- _阅读文本_
#  > 【月之花海】獸迷、毛毛、Furry討論區 >  > 龍族的天空 >  > [討論] 最喜歡龍有多少隻角??

## 極東馴龍者

每次看到許多龍都有很多的角
但偶爾也只有一隻角
你們(心目中)最想要龍有幾隻角呢XDD?? 不論種類!!

                                                                      已更新

----------


## 藍龍凱藍卓斯

品種不一樣,角的隻數也不一樣
又可分為鼻角(DnD藍龍[額角?]/MH棘龍)
側角(很常見)
頭角(更常見)
...等等等

因此,我覺得這個投票 沒意義

----------


## 阿翔

話說~沒有「其他」的選擇喔~我的答案不在以上5個之中，
我覺得，不同種族和年齡的龍都有不同的角數量，
例如說幼年的龍可能只有兩三隻角、但成年後卻多長幾隻；
而中國龍和西方龍的角的數目也應該有所不同，
一般中國龍也被指有兩隻鹿角，西方龍的角則千奇百怪而且數量隨自己喜歡，
到底龍的角有多少，這也是看畫家和大家的喜歡吧。

----------


## 極東馴龍者

這是我平常在想的問題耶XD
我好像漏掉了一些
或許是沒意義沒錯啦!!
我是想看大家心目中的狀態XD
看看是不是和我的一樣的想法  呵呵

----------


## wingwolf

更喜歡兩只角
屬於比較普遍的類型~~

主要是因爲兩只大角比較常見吧（小角/小刺數量不限）
像是在很多影視作品裏，常見的都是雙角龍
而且兩只角大概也可以方便騎士抓握（炸飛

而中國龍一般都是雙角
不過也有沒有角的種類（螭龍）

說到底還是習慣成自然的“成雙成對最好”的觀念作祟XDD（喂）

----------


## 星空o痕之龍

我覺得應該要2支就夠了吧!!!

龍長太多的角倒是不怎麼好看我是這麼認為的啦!!!!!

但還看個人啦!!!!旦角太多到覺得他不像龍,倒是挺像一頭怪物耶!!!!

- _任务 1_
请照原样重复记录中的这些行：从记录的第一行开始，一直到含有"v(-19.4, -34.43) *"的那一行为止，首尾两行都要包括。

- _所给记录_
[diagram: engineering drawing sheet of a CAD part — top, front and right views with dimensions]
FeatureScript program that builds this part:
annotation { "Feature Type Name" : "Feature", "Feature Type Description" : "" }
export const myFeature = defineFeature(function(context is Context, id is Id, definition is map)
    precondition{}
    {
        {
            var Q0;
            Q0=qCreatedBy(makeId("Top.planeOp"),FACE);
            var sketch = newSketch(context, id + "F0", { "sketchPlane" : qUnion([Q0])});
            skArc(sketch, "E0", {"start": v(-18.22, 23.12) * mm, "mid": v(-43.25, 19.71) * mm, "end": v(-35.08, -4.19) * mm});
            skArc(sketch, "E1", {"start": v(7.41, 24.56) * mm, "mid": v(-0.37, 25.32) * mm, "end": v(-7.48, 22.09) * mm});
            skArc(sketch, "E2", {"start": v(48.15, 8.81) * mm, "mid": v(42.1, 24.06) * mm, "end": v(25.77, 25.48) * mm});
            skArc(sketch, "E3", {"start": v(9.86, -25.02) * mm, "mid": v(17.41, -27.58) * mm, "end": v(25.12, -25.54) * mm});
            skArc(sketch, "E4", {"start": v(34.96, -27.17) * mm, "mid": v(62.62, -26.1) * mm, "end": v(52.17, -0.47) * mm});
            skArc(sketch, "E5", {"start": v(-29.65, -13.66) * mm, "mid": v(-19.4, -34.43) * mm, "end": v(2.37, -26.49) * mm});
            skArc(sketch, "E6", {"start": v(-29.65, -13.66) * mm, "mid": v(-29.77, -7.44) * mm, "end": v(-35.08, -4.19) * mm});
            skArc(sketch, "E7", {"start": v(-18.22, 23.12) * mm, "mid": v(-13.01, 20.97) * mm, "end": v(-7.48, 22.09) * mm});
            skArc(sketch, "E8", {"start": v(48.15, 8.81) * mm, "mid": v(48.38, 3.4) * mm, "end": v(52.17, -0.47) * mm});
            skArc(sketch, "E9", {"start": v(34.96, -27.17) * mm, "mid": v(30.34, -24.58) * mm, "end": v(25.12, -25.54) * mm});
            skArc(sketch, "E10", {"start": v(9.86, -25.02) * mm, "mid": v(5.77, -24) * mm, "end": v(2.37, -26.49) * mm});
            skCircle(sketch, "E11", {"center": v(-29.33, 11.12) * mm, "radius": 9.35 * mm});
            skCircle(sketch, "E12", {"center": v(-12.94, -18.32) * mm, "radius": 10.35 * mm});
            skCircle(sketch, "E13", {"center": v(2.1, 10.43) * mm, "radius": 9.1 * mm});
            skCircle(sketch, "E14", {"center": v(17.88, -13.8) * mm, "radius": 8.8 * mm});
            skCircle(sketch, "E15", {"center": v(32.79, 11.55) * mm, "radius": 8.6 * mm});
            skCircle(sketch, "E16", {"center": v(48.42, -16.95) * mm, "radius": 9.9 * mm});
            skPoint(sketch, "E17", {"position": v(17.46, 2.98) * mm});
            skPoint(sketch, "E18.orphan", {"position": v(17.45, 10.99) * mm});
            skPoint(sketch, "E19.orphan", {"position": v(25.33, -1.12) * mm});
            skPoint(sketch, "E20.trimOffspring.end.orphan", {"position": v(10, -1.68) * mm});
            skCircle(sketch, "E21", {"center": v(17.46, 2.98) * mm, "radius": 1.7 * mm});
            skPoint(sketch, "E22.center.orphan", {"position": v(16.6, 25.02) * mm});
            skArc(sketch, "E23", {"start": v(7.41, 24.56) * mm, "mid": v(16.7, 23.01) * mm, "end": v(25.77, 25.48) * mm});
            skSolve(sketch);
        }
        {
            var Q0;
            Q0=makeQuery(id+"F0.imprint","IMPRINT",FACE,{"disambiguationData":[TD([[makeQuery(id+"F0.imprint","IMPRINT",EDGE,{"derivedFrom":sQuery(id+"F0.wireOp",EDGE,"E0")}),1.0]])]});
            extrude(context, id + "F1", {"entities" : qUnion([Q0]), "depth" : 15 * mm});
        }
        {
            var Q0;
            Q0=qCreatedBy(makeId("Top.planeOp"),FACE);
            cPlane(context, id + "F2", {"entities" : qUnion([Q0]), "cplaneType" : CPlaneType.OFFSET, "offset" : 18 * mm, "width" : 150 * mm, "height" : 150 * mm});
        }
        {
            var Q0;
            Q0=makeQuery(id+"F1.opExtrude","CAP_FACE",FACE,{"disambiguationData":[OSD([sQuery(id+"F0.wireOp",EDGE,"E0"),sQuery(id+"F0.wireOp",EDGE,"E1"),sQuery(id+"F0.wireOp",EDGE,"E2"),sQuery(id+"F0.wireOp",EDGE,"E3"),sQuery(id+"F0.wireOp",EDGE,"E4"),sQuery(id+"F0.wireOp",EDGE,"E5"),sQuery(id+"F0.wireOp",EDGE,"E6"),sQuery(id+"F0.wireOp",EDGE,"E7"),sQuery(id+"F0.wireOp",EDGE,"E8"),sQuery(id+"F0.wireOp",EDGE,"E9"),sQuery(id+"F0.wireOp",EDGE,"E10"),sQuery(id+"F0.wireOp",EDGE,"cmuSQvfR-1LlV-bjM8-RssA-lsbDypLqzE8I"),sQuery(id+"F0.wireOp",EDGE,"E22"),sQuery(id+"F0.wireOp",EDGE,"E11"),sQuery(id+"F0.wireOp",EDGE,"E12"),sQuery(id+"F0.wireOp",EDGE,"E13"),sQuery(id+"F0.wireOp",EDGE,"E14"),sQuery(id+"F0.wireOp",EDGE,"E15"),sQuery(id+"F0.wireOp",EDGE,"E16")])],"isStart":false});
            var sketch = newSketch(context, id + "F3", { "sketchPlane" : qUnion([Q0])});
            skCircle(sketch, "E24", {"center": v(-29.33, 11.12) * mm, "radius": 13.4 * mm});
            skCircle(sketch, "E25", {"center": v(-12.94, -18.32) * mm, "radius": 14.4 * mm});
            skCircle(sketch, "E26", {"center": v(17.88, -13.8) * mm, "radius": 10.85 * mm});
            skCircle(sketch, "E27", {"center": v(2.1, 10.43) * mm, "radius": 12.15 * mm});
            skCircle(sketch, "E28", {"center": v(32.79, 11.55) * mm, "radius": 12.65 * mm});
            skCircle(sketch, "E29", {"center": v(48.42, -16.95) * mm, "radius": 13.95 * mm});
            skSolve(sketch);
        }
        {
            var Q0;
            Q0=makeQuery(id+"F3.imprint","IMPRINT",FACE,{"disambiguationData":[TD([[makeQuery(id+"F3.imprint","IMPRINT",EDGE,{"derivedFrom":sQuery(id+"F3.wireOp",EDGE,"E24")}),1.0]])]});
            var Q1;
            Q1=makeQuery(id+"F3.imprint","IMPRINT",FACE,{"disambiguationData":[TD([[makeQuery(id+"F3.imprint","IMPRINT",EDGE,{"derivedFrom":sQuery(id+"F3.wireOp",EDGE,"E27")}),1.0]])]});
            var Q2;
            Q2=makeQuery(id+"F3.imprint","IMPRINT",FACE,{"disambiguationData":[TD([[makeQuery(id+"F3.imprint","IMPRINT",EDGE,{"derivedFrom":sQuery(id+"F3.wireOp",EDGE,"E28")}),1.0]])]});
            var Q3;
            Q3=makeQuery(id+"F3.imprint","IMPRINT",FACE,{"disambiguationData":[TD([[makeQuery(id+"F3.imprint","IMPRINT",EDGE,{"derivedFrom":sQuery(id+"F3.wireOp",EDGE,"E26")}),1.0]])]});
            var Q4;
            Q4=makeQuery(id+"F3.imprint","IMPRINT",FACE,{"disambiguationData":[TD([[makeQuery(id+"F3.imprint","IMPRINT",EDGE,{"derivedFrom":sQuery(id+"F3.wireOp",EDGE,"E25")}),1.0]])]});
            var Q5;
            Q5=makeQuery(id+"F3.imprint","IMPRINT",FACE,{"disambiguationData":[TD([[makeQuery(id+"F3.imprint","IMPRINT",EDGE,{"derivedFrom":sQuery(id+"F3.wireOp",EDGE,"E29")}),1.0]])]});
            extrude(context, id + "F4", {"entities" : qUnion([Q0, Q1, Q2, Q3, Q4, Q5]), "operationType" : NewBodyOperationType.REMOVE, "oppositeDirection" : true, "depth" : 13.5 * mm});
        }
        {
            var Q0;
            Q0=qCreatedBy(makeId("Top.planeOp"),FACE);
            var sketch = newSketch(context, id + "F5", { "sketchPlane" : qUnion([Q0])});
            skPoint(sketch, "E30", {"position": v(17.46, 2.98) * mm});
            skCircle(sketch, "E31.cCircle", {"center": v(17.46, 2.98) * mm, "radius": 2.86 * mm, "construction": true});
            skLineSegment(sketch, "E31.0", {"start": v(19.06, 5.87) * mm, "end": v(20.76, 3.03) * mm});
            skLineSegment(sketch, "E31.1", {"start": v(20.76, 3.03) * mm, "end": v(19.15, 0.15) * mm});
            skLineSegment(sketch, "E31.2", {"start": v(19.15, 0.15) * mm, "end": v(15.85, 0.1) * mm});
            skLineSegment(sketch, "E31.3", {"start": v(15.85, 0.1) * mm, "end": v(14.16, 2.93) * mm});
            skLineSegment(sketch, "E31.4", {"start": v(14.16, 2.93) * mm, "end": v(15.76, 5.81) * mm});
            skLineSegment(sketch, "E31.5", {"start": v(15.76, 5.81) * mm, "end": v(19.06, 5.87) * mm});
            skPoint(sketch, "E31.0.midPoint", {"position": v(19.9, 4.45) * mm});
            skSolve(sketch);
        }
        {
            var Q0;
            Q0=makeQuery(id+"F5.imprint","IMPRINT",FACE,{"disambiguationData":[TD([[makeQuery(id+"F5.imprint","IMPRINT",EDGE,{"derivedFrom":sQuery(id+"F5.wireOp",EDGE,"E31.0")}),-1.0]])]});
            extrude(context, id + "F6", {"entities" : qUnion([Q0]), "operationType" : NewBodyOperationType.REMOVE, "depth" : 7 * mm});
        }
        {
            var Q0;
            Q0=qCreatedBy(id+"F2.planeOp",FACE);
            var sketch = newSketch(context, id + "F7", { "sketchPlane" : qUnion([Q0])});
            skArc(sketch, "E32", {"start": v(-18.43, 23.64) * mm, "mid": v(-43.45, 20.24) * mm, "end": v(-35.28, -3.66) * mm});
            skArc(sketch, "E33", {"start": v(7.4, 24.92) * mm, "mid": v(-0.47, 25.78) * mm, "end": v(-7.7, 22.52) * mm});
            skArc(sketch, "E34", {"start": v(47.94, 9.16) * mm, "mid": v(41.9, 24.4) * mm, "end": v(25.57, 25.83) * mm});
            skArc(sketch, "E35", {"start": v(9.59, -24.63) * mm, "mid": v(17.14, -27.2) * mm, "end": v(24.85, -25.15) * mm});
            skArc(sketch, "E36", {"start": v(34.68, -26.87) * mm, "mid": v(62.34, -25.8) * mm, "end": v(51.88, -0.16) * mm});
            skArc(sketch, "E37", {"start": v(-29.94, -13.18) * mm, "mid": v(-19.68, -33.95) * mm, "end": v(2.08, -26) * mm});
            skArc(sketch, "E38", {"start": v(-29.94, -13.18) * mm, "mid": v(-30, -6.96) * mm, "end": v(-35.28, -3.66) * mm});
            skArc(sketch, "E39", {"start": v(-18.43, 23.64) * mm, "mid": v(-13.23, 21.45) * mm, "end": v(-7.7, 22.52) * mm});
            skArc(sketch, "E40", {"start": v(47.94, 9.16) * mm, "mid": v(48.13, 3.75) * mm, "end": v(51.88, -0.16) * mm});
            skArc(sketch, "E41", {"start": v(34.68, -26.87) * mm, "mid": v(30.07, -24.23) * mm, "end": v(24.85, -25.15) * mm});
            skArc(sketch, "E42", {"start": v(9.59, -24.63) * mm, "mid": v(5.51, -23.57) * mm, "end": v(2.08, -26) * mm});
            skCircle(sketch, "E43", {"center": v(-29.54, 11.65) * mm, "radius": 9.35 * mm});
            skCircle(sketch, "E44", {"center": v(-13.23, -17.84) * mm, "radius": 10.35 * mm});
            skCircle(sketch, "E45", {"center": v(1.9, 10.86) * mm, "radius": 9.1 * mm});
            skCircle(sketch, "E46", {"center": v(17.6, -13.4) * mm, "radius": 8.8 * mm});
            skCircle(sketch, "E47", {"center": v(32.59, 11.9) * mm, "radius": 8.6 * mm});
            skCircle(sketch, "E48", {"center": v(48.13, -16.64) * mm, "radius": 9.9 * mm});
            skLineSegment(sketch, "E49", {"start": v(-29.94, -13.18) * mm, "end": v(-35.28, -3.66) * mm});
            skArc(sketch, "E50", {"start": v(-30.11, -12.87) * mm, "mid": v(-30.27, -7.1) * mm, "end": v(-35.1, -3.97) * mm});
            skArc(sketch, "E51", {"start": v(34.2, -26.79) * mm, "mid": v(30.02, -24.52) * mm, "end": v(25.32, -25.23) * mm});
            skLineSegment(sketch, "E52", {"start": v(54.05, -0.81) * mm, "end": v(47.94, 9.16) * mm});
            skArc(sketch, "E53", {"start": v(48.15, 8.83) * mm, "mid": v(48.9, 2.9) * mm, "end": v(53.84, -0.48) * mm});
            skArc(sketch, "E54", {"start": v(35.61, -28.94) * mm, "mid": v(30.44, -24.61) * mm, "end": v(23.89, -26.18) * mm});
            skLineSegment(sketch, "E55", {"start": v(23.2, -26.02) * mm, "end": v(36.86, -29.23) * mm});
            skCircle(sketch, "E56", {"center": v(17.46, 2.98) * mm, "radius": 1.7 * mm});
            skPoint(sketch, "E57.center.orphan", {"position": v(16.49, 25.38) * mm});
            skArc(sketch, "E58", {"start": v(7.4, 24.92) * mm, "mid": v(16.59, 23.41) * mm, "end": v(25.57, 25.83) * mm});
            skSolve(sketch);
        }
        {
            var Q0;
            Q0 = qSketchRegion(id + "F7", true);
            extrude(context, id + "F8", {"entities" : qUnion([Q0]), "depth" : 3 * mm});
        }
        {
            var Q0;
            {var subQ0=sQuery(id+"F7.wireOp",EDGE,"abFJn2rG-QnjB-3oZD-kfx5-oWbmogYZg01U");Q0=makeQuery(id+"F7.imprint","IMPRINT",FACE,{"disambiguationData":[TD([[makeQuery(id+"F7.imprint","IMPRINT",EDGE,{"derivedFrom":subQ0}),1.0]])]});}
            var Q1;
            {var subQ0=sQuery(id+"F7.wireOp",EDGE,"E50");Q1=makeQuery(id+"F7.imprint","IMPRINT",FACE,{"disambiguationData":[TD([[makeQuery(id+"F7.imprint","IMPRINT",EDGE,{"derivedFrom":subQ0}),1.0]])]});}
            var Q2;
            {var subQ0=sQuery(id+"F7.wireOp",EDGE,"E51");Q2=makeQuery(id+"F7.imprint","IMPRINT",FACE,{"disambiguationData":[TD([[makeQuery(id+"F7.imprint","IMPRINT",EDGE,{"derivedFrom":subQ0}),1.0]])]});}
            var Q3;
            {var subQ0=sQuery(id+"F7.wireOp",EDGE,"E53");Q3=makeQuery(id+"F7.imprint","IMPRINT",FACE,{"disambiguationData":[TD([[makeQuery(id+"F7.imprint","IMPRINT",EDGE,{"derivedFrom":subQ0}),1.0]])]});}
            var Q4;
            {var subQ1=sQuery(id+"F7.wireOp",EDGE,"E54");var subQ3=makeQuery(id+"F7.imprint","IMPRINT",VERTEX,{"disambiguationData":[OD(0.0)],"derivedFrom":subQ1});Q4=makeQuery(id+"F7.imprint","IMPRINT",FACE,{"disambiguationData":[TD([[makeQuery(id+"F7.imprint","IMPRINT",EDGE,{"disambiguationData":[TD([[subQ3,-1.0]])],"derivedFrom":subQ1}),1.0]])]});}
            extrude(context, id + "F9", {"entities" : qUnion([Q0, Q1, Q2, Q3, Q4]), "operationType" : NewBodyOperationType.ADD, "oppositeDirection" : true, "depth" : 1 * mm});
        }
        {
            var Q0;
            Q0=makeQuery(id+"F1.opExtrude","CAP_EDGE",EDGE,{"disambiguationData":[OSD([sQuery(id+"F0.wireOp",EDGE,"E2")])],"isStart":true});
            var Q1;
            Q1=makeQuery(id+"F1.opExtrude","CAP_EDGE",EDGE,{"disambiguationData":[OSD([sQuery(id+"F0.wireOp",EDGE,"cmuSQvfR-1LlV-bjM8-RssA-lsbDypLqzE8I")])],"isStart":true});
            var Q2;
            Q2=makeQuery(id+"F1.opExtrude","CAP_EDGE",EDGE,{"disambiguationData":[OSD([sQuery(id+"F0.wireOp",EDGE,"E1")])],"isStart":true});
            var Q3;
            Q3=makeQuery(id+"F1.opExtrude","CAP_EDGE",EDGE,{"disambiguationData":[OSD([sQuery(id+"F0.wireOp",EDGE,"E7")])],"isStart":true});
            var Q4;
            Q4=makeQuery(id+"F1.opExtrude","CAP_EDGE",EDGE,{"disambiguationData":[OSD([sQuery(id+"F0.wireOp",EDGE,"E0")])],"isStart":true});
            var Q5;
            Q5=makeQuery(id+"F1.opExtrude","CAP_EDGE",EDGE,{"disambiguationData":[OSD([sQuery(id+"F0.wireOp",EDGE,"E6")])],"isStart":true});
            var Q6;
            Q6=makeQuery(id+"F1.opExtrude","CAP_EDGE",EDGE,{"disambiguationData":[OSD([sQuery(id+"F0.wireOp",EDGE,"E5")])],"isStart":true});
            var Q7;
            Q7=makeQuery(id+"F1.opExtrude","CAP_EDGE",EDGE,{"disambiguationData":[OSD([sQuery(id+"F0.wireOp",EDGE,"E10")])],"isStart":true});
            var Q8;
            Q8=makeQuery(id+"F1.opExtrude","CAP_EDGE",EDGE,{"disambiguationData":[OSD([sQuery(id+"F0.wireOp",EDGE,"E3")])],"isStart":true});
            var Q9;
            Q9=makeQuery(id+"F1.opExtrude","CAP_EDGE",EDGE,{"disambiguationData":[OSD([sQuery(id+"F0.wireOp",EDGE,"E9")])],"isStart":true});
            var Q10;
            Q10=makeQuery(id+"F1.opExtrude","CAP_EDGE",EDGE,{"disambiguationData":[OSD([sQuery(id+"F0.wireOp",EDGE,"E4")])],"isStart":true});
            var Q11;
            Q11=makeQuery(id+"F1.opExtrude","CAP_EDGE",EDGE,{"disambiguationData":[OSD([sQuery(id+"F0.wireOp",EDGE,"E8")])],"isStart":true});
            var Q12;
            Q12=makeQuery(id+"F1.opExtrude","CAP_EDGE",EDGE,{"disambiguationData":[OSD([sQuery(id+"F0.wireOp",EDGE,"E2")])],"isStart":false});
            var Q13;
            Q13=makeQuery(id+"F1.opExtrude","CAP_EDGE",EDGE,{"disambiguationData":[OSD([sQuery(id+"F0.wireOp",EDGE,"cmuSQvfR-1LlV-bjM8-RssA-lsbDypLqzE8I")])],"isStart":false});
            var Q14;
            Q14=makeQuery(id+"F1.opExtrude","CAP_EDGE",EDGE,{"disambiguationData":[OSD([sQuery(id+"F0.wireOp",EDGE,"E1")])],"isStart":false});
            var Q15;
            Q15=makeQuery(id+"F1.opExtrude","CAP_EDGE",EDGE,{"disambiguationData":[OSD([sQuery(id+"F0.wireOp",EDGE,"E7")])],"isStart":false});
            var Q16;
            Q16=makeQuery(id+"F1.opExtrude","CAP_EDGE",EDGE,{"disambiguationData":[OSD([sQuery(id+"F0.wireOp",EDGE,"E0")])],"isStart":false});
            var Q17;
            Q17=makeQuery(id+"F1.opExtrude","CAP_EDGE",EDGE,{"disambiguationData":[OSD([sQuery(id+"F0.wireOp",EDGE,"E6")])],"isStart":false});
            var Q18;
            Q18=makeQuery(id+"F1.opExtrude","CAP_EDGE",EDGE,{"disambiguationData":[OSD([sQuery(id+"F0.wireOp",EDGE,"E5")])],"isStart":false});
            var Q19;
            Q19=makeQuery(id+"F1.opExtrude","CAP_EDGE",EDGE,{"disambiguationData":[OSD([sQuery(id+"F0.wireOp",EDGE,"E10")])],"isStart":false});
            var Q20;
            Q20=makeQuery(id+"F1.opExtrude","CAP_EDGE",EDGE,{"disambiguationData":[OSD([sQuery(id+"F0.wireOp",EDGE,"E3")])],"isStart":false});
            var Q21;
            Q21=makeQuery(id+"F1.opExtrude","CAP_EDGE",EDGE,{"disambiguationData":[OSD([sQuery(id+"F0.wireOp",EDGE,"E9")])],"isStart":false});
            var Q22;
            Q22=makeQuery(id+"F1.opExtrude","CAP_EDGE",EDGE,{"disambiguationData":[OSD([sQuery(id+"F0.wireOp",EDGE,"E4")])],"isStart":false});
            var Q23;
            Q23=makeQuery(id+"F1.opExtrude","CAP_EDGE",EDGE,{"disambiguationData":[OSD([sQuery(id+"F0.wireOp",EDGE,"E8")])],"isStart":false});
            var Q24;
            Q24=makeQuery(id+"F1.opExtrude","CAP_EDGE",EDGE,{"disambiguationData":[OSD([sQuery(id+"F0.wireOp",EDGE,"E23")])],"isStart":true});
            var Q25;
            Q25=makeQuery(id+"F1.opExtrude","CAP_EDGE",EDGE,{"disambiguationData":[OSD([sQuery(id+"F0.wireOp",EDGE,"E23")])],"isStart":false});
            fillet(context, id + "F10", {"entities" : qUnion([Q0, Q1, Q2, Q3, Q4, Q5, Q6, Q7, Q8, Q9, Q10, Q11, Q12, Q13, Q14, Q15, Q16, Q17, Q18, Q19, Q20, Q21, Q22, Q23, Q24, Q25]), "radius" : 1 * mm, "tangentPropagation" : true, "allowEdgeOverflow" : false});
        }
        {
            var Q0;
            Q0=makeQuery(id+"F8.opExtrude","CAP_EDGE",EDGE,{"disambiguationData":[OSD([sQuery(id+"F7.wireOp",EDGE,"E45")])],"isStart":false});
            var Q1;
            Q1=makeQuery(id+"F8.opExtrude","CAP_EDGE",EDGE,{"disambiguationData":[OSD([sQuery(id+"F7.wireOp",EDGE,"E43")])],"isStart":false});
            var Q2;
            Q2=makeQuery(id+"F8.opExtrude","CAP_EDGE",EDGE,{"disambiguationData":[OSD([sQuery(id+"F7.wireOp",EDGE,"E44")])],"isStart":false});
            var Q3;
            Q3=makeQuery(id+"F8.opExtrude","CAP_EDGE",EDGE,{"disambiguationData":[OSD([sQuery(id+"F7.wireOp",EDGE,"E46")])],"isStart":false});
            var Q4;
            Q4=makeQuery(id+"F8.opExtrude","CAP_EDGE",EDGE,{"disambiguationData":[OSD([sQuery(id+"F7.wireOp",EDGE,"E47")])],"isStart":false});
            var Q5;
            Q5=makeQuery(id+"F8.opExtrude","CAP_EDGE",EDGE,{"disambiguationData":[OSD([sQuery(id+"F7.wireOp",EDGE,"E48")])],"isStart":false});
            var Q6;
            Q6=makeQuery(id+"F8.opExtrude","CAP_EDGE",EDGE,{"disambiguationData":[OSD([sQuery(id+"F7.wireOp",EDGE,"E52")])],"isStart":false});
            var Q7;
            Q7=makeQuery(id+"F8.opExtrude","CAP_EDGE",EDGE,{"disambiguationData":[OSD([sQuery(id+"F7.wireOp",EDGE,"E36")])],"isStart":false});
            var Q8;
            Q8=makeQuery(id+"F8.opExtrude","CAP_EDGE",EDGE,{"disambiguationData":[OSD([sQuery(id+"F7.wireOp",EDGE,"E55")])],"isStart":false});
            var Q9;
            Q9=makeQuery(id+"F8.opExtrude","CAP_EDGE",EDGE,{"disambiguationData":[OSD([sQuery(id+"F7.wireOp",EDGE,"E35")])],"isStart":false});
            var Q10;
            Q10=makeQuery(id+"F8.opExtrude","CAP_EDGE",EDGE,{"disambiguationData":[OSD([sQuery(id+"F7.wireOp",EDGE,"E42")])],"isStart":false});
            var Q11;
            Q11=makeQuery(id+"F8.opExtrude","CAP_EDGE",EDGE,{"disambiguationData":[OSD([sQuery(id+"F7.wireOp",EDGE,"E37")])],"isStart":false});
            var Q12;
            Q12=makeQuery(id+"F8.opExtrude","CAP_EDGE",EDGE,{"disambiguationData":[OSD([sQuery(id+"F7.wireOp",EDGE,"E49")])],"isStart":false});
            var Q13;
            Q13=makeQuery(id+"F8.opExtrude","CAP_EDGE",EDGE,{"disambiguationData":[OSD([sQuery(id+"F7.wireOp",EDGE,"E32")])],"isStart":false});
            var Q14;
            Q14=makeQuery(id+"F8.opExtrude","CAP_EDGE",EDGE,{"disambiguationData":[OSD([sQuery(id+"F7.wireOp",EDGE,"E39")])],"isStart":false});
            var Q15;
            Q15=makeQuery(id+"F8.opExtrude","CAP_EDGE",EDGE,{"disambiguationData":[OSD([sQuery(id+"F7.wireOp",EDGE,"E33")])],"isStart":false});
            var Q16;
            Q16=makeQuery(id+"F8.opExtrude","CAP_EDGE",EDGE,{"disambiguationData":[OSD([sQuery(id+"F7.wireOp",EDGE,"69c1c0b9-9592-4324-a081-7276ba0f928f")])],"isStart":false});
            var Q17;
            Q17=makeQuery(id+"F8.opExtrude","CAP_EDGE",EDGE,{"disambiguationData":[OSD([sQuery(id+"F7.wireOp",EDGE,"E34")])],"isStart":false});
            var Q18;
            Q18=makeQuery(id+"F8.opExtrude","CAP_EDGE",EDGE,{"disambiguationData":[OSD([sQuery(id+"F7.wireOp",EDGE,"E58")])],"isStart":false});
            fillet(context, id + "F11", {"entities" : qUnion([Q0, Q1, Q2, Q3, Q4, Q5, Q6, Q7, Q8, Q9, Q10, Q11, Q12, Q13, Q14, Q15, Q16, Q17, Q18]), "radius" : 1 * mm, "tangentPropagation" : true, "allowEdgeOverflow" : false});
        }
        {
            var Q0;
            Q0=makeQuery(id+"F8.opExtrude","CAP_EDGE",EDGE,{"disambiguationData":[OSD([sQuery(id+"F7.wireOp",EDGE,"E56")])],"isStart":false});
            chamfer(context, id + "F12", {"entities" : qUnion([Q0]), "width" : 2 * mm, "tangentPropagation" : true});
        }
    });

- _任务 2_
把讨论龙角的帖子中从"話說~沒有「其他」的選擇喔~我的答案不在以上5個之中，"开始、一直到"到底龍的角有多少，這也是看畫家和大家的喜歡吧。"为止的部分逐字抄写出来。

- _完整解答 1_
[diagram: engineering drawing sheet of a CAD part — top, front and right views with dimensions]
FeatureScript program that builds this part:
annotation { "Feature Type Name" : "Feature", "Feature Type Description" : "" }
export const myFeature = defineFeature(function(context is Context, id is Id, definition is map)
    precondition{}
    {
        {
            var Q0;
            Q0=qCreatedBy(makeId("Top.planeOp"),FACE);
            var sketch = newSketch(context, id + "F0", { "sketchPlane" : qUnion([Q0])});
            skArc(sketch, "E0", {"start": v(-18.22, 23.12) * mm, "mid": v(-43.25, 19.71) * mm, "end": v(-35.08, -4.19) * mm});
            skArc(sketch, "E1", {"start": v(7.41, 24.56) * mm, "mid": v(-0.37, 25.32) * mm, "end": v(-7.48, 22.09) * mm});
            skArc(sketch, "E2", {"start": v(48.15, 8.81) * mm, "mid": v(42.1, 24.06) * mm, "end": v(25.77, 25.48) * mm});
            skArc(sketch, "E3", {"start": v(9.86, -25.02) * mm, "mid": v(17.41, -27.58) * mm, "end": v(25.12, -25.54) * mm});
            skArc(sketch, "E4", {"start": v(34.96, -27.17) * mm, "mid": v(62.62, -26.1) * mm, "end": v(52.17, -0.47) * mm});
            skArc(sketch, "E5", {"start": v(-29.65, -13.66) * mm, "mid": v(-19.4, -34.43) * mm, "end": v(2.37, -26.49) * mm});

- _完整解答 2_
話說~沒有「其他」的選擇喔~我的答案不在以上5個之中，
我覺得，不同種族和年齡的龍都有不同的角數量，
例如說幼年的龍可能只有兩三隻角、但成年後卻多長幾隻；
而中國龍和西方龍的角的數目也應該有所不同，
一般中國龍也被指有兩隻鹿角，西方龍的角則千奇百怪而且數量隨自己喜歡，
到底龍的角有多少，這也是看畫家和大家的喜歡吧。